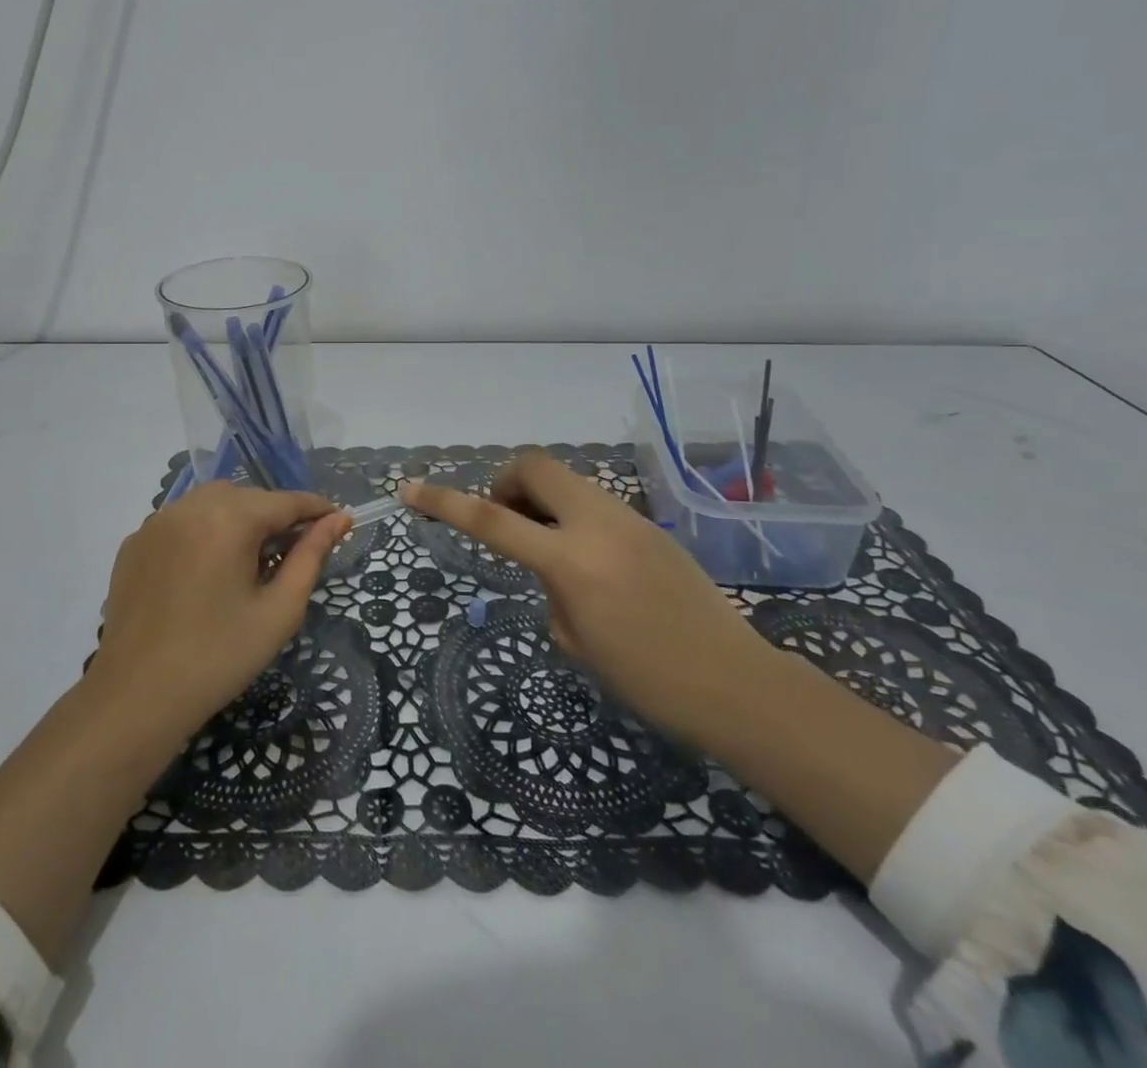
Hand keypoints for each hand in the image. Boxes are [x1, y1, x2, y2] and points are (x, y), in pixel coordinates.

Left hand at [85, 482, 351, 746]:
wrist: (136, 697)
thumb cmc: (220, 657)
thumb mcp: (279, 610)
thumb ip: (311, 556)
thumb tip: (338, 519)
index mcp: (230, 518)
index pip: (286, 501)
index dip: (316, 510)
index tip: (339, 522)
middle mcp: (190, 506)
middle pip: (248, 497)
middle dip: (275, 516)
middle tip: (293, 552)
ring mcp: (156, 521)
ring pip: (212, 503)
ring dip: (238, 519)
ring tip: (249, 560)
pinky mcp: (134, 542)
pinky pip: (181, 521)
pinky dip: (203, 531)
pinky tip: (206, 570)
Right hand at [401, 449, 775, 745]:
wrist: (735, 682)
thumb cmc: (648, 679)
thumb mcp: (575, 640)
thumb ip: (552, 588)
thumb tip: (553, 564)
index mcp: (571, 560)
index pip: (492, 519)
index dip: (445, 501)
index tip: (411, 488)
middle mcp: (598, 524)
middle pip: (536, 464)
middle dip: (507, 481)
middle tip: (507, 521)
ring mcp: (629, 518)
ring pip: (568, 481)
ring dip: (543, 500)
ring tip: (550, 550)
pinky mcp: (650, 526)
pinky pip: (596, 504)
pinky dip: (574, 517)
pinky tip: (592, 564)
● ● ● ● ●
- _Exercise instructions_: Given the data above, transcribe exactly the lines from the one containing "thumb ip: (311, 556)" down to the one containing "pinky pip: (181, 521)", and no others.

- _Exercise answer_:
thumb ip: (311, 556)
thumb tip: (338, 519)
index mcp: (230, 518)
index pip: (286, 501)
index dip: (316, 510)
index tip: (339, 522)
middle mcp: (190, 506)
middle pip: (248, 497)
middle dip: (275, 516)
middle tip: (293, 552)
ring mcp: (156, 521)
ring pip: (212, 503)
ring dip: (238, 519)
ring tip: (249, 560)
pinky mcp: (134, 542)
pinky pip: (181, 521)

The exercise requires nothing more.